Произведение «Держи меня за руку / DMZR» (страница 1 из 87)
Тип: Произведение
Раздел: По жанрам
Тематика: Фантастика
Автор:
Читатели: 1461 +2
Дата:
Предисловие:
Аннотация:
18+
ПРЕДУПРЕЖДЕНИЕ / disclaimer! В произведении присутствуют сцены насилия, ужасы, сцены секса, гетеро- и гомосексуальные связи, нетолерантные высказывания и суждения.

Всё, описанное в произведении является художественным вымыслом, поэтому не может считаться позицией автора или поводом для оскорбления различных общин, сообществ, меньшинств и большинств. Если вы, прочитав это предупреждение, решили прочитать книгу, то за возможную оскорблённость держите ответ перед собой, не впутывайте в это автора!

Книга состоит из дневника, который героиня начала вести в больнице. Это не классический дневник, Есения, так зовут героиню, не специально писала его в виде романа о себе.

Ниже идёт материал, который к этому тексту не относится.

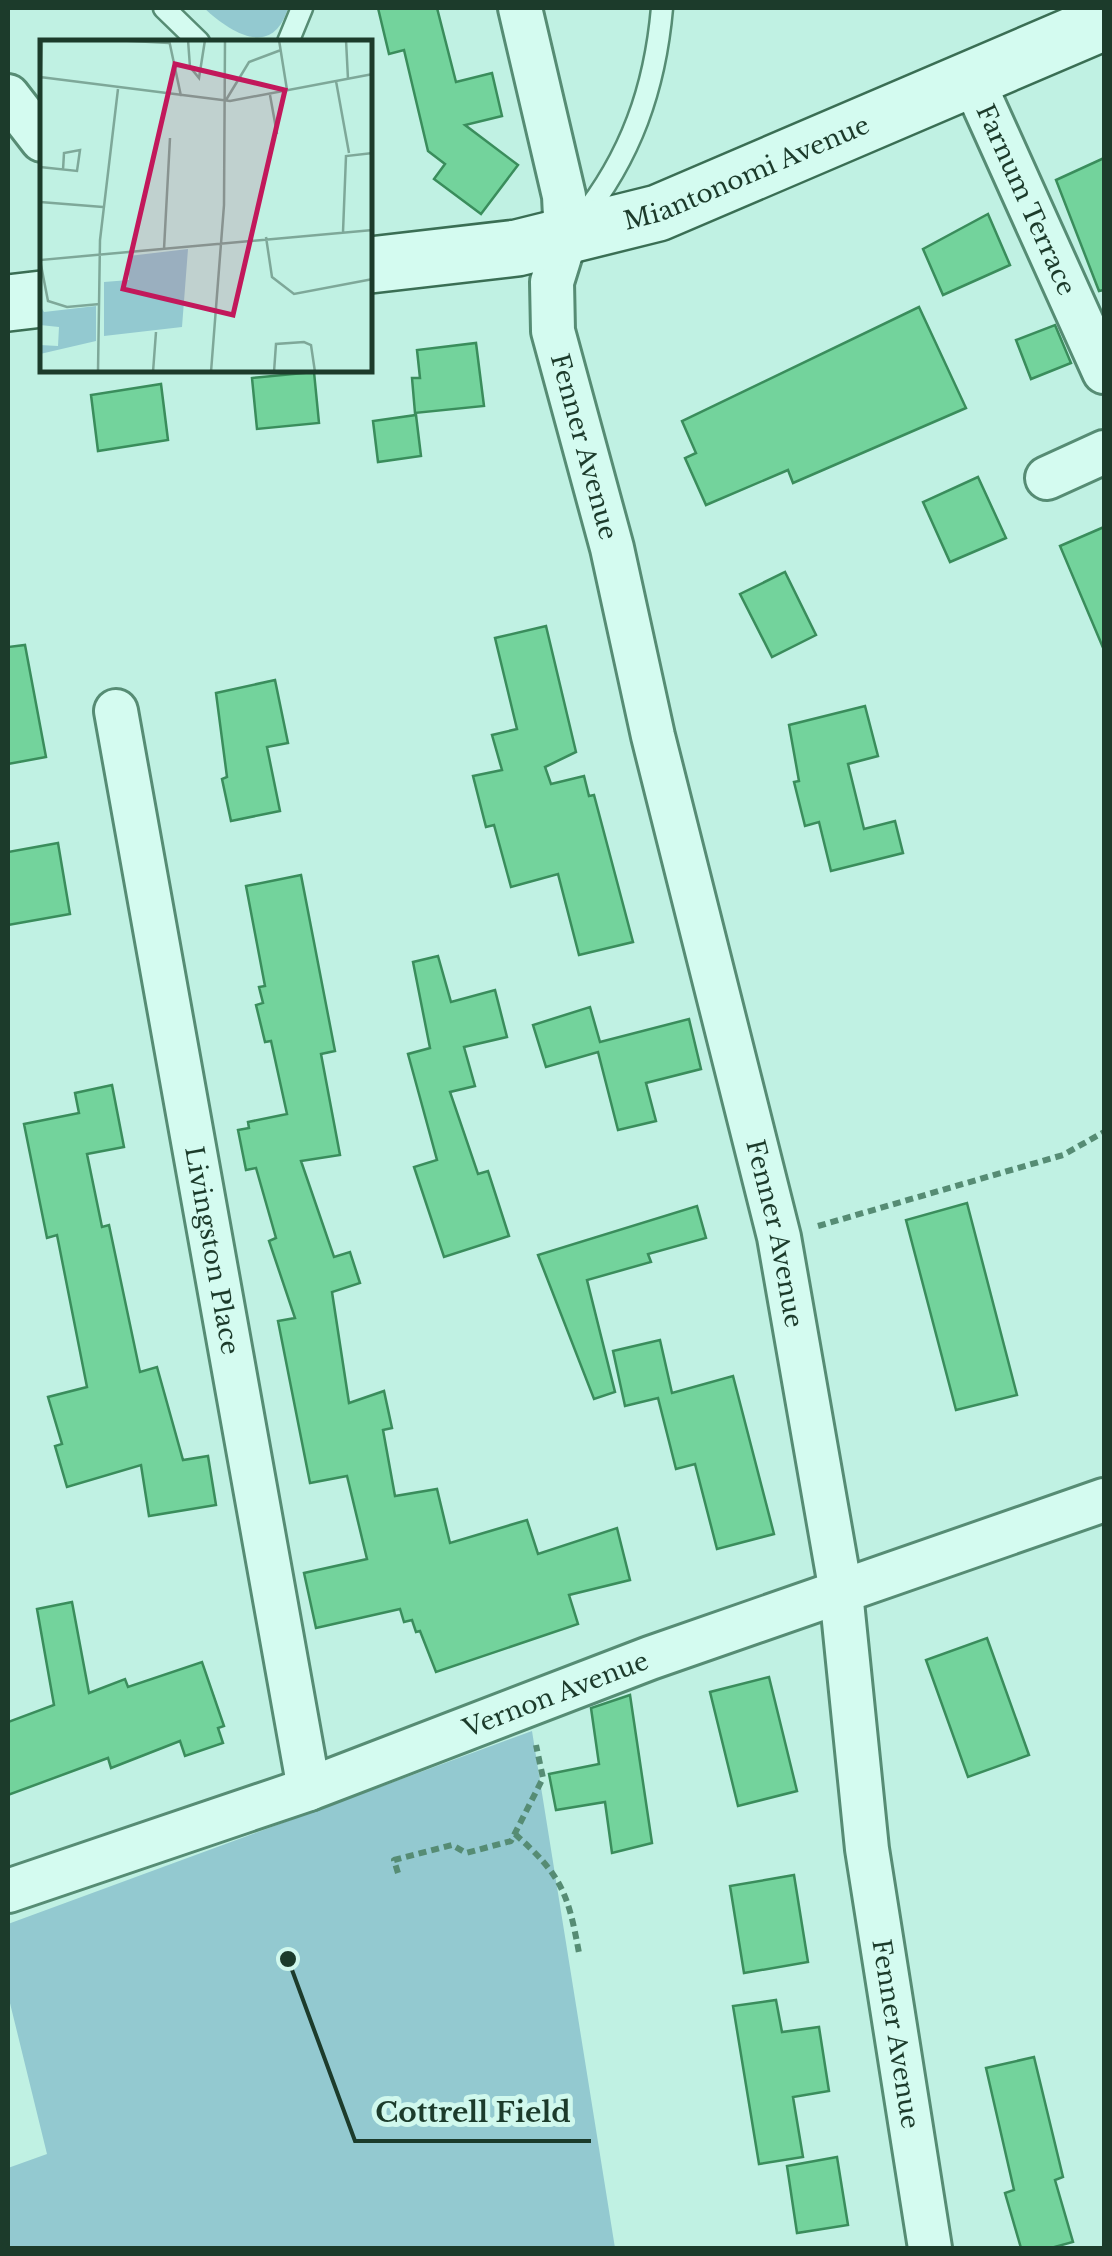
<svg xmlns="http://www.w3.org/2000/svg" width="1112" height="2256" font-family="'Libre Baskerville',serif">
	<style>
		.green { fill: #93c9d0 }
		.building { fill: #73d39c; stroke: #3a8d5c; stroke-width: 2.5 }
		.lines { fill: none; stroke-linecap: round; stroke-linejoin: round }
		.lane-casing { stroke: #568c74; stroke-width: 25 }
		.street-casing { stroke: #568c74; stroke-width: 48 }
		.secondary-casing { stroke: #3a6e54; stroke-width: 60 }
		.path { stroke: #568c74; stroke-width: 6; stroke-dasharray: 8 5; stroke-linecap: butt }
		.lane { stroke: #d4fbf0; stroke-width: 20 }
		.street { stroke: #d4fbf0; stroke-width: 42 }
		.secondary { stroke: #d4fbf0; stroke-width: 55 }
		.labels { text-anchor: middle; stroke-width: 10; stroke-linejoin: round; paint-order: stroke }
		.street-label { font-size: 25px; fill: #1c3b2b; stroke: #d0f8ed }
		.inset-road { fill: none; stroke: #7ea899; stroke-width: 2.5 }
		.view { fill: #c2185b; fill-opacity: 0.15; stroke: #c2185b; stroke-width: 5 }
		.inset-edge { fill: none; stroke: #1c3b2b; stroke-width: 5 }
		.leader { fill: none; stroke: #1c3b2b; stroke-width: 4 }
		.callout-dot { fill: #1c3b2b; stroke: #d0f8ed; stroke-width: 4 }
		.callout-label { font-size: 28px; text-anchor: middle; font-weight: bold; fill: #1c3b2b; stroke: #d0f8ed; stroke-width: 10; stroke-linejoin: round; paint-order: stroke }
	</style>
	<rect width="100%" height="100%" fill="#c0f1e3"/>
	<g class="green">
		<path d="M 204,8 L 288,8 C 272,60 230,32 204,8 Z"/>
		<polygon points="532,1731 615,2248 8,2248 8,2168 47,2154 8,1995 8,1924"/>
	</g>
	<g class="building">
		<polygon points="378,8 437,8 456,82 492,73 502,116 465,125 518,165 481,214 434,179 445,164 428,151 404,50 389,54"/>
		<polygon points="1104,158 1104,290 1099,291 1056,180"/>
		<polygon points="988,214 1010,265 943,295 923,249"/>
		<polygon points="919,307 966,408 793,483 788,470 706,505 685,458 696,453 682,421"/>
		<polygon points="1055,325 1071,363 1031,379 1016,340"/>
		<polygon points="476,343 484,406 415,413 412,378 420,378 417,350"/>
		<polygon points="314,372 319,423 257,429 252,378"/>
		<polygon points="161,384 168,440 98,451 91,395"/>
		<polygon points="416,415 421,456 378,462 373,421"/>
		<polygon points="978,477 1006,538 950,562 923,502"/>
		<polygon points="1104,527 1104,650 1060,546"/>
		<polygon points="785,572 816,635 772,657 740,594"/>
		<polygon points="546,626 576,752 545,767 551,784 584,776 589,796 594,795 633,942 579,955 558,874 511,887 494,825 486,827 473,776 502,770 492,735 517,729 495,638"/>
		<polygon points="25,645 46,757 8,764 8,647"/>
		<polygon points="275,680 288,743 267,747 280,811 231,821 222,779 227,777 216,693"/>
		<polygon points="865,706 878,756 848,764 864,829 895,821 903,853 831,871 819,822 805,826 794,782 799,781 789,725"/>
		<polygon points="58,843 70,914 8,925 8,852"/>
		<polygon points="301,875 335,1051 321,1054 340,1155 301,1161 334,1257 350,1252 360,1283 332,1292 349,1403 384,1391 392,1428 383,1430 395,1496 437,1489 450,1543 527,1520 538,1554 617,1528 630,1580 569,1595 578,1624 436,1672 420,1631 416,1632 412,1620 404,1622 400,1609 316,1628 304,1573 367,1559 347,1476 310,1483 278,1321 295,1318 269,1241 276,1238 256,1168 246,1170 238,1130 249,1128 248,1122 287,1114 271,1041 265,1042 256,1005 263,1003 259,987 265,986 246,886"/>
		<polygon points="438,956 451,1002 495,990 507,1037 464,1047 475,1086 450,1092 478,1174 488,1171 509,1236 444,1257 414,1167 437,1160 408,1054 430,1048 413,962"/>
		<polygon points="590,1007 600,1042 689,1019 701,1069 646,1083 656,1121 618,1130 598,1052 546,1067 533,1025"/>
		<polygon points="112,1085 124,1147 87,1154 102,1227 109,1225 140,1372 157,1367 183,1460 208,1456 216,1505 149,1516 141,1465 67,1487 55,1446 62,1444 48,1397 87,1387 57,1235 47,1238 24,1124 79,1113 75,1093"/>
		<polygon points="967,1203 1017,1395 956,1410 906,1220"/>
		<polygon points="697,1206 706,1238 648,1254 651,1262 587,1280 615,1392 594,1399 538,1255"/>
		<polygon points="660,1340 672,1393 733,1376 774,1534 717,1549 695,1464 676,1469 658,1398 625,1406 613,1351"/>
		<polygon points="72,1602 89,1693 125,1679 128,1687 202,1662 224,1726 218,1728 223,1743 185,1756 180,1741 111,1768 108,1758 8,1795 8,1722 54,1705 37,1609"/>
		<polygon points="987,1638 1029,1755 968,1777 926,1660"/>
		<polygon points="769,1677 797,1791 738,1806 710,1692"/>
		<polygon points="630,1695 652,1843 612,1853 605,1802 556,1810 549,1774 599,1764 591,1708"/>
		<polygon points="794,1875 808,1962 744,1973 730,1886"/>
		<polygon points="776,2000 782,2032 819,2027 829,2091 793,2097 803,2157 759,2164 733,2006"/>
		<polygon points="1034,2057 1063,2177 1055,2180 1073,2242 1051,2248 1021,2248 1005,2193 1014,2190 986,2068"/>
		<polygon points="837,2157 848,2225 797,2233 787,2166"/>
	</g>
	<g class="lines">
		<defs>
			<g id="lane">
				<polyline points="164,8 199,42"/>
				<polyline points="288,42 302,8"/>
				<path d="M 580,220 C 631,157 655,88 662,8"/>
			</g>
			<g id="street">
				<path id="s1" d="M 520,8 L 564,196 L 566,237 L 552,282 L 553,331 L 612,548 L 653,736 L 779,1237 L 841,1592 L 867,1849 L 930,2248"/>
				<path id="s2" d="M 973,81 L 1104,372"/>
				<polyline points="8,96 42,140"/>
				<polyline points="1047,478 1104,452"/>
				<path id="s3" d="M 116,711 L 309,1789"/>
				<path id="s4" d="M 8,1891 L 309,1789 L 650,1658 L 1104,1500"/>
			</g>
			<g id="secondary">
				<path id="s5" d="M 370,265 L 517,248 L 658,213 L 1104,22"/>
				<polyline points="8,303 42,299"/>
			</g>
		</defs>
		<use href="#lane" class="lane-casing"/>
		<use href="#street" class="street-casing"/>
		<use href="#secondary" class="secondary-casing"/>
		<g class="path">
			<polyline points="818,1226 1063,1155 1104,1132"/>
			<path d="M 515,1834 C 561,1875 568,1892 579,1953"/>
			<polyline points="398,1873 394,1860 452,1845 466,1853 511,1841 543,1778 536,1745"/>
		</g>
		<use href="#lane" class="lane"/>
		<use href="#street" class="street"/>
		<use href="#secondary" class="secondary"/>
	</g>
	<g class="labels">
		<g class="street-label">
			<text dy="9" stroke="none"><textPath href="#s5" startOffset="390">Miantonomi Avenue</textPath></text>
			<text dy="9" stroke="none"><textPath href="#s2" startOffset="130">Farnum Terrace</textPath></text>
			<text dy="9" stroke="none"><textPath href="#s1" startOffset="450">Fenner Avenue</textPath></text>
			<text dy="9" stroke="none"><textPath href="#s1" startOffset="1260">Fenner Avenue</textPath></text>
			<text dy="9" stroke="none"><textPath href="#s3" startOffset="548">Livingston Place</textPath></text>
			<text dy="9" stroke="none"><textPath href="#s4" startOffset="582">Vernon Avenue</textPath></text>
			<text dy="9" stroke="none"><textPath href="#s1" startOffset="2070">Fenner Avenue</textPath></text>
		</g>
	</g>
	<g transform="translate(40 40)">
		<rect width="332" height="332" fill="#c0f1e3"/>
		<path d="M 148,209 L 142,287 L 64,296 L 64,242 L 89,240 L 89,216 ZM 0,265 L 4,272 L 56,266 L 56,301 L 0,314 L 0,305 L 18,306 L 19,287 L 0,285 Z" fill="#93c9d0"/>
		<path class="inset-road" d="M 73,0 L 129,3M 129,0 L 141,56M 148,0 L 150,27 L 159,38 L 165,0M 239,0 L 247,50M 306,0 L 308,39M 0,37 L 190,61 L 333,34M 296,41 L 309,113M 230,55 L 237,94M 186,60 L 209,22 L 241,10M 0,61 L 2,0M 0,127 L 37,131 L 40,110 L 24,113 L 23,130M 0,162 L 63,167M 303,192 L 306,116 L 333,113M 226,197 L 232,237 L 254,254 L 333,239M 124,209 L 130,98M 60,264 L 27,267 L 8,261 L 0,220 L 333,190M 58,332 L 60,200 L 78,49M 113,332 L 116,292M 171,332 L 184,165 L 185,0M 234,332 L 236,304 L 264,302 L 271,305 L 275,332"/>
		<path class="view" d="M 135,24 L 245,50 L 193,275 L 83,249 Z"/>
		<rect width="332" height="332" class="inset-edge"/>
	</g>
	<path class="leader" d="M288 1959L355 2141H591"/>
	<circle class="callout-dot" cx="288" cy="1959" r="10"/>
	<g class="callout-label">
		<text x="473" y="2122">Cottrell Field</text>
	</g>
	<rect width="1112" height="2256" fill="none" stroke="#1c3b2b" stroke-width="20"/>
</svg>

Нет особого смысла описывать то, что происходило с ней, как менялась её жизнь после борьбы с болезнью, как менялась она сама, понимая своё предназначение, главную жизненную задачу.
Читая эту книгу, стоит отбросить в сторону ханжество и общепринятые нормы морали или традиции. Есения даёт нам возможность взглянуть на себя со стороны, и чем дальше вы будете читать, тем отчётливее станете понимать, что книга не о том, что вы уже прочитали. Она совсем о другом.
Не читайте конец сначала, никогда так не делайте!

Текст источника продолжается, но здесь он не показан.